BRIEF:
Reproduce the line with "thumb ip: (298, 253)" and everything after it in the listing below, exactly, both ends included. No pictures.

SOURCE DATA:

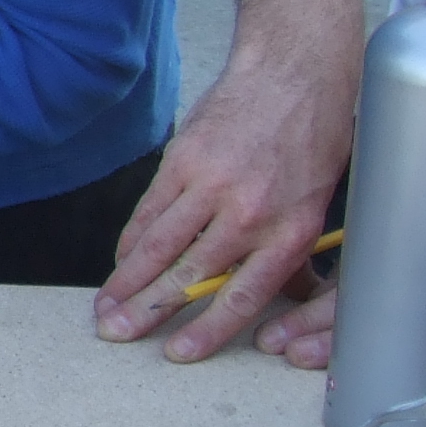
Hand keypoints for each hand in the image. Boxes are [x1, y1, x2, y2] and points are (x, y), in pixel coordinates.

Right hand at [94, 55, 353, 360]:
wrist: (293, 74)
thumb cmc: (314, 138)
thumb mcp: (321, 203)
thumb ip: (298, 253)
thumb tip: (291, 296)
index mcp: (290, 232)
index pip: (243, 294)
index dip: (206, 329)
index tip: (177, 352)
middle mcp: (250, 212)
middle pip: (189, 274)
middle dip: (148, 310)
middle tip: (116, 334)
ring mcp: (212, 185)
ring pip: (159, 245)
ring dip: (126, 281)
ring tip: (104, 307)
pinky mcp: (184, 160)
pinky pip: (150, 210)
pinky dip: (131, 239)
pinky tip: (119, 262)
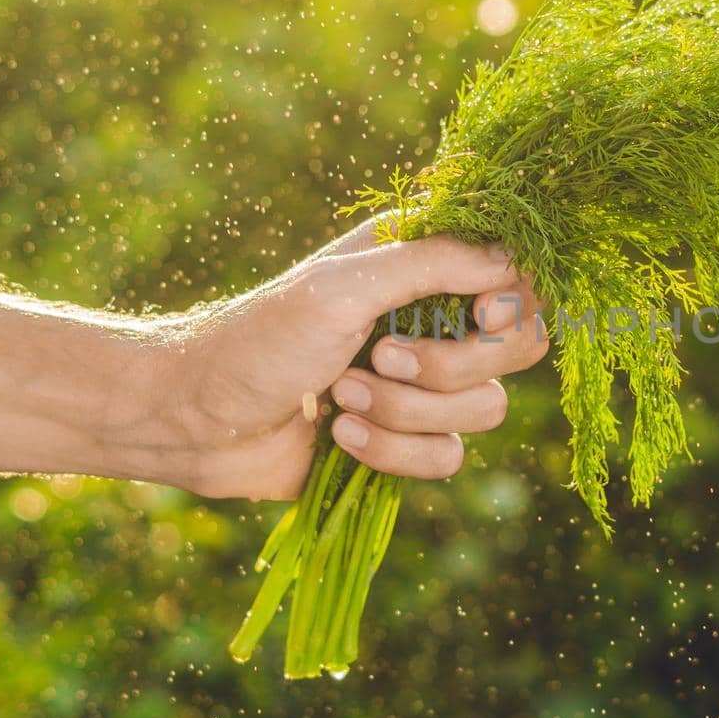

TASK ANSWER:
thumb ip: (298, 253)
thumb tip: (291, 296)
index mcp: (290, 232)
index pip: (243, 294)
index dip: (206, 329)
index tip: (177, 352)
middle mcp: (250, 212)
middle pip: (189, 274)
middle dip: (148, 310)
middle tip: (116, 334)
ring mcp: (212, 185)
ring pip: (159, 245)
ring dip: (126, 281)
ring tip: (104, 307)
pinky mcp: (184, 160)
pinky pip: (150, 210)
pinky dip: (131, 239)
pinky tip: (119, 262)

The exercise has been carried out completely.